Top of RECORDED DATA

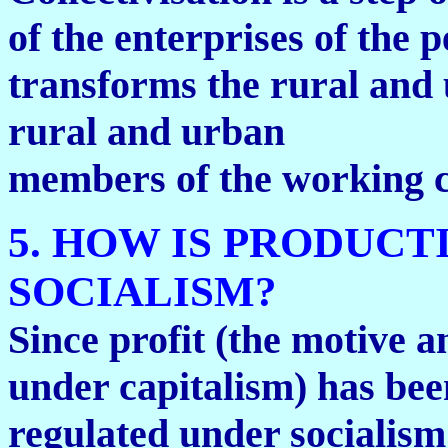
of the enterprises of the 
transforms the rural and 
rural and urban
members of the working c
5. HOW IS PRODUC
SOCIALISM?
Since profit (the motive a
under capitalism) has bee
regulated under socialism 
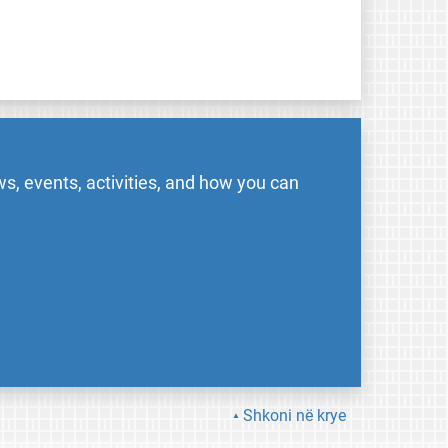
s, events, activities, and how you can
Shkoni në krye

Bottom of RECORDED DATA

JOB ITEM -
Retype exactly the lines from the one containing "rural and urban" through the last line of the records above, both included, and leave out any pictures.

EXERCISE OUTPUT -
rural and urban
members of the working c
5. HOW IS PRODUC
SOCIALISM?
Since profit (the motive a
under capitalism) has bee
regulated under socialism 
s, events, activities, and how you can
Shkoni në krye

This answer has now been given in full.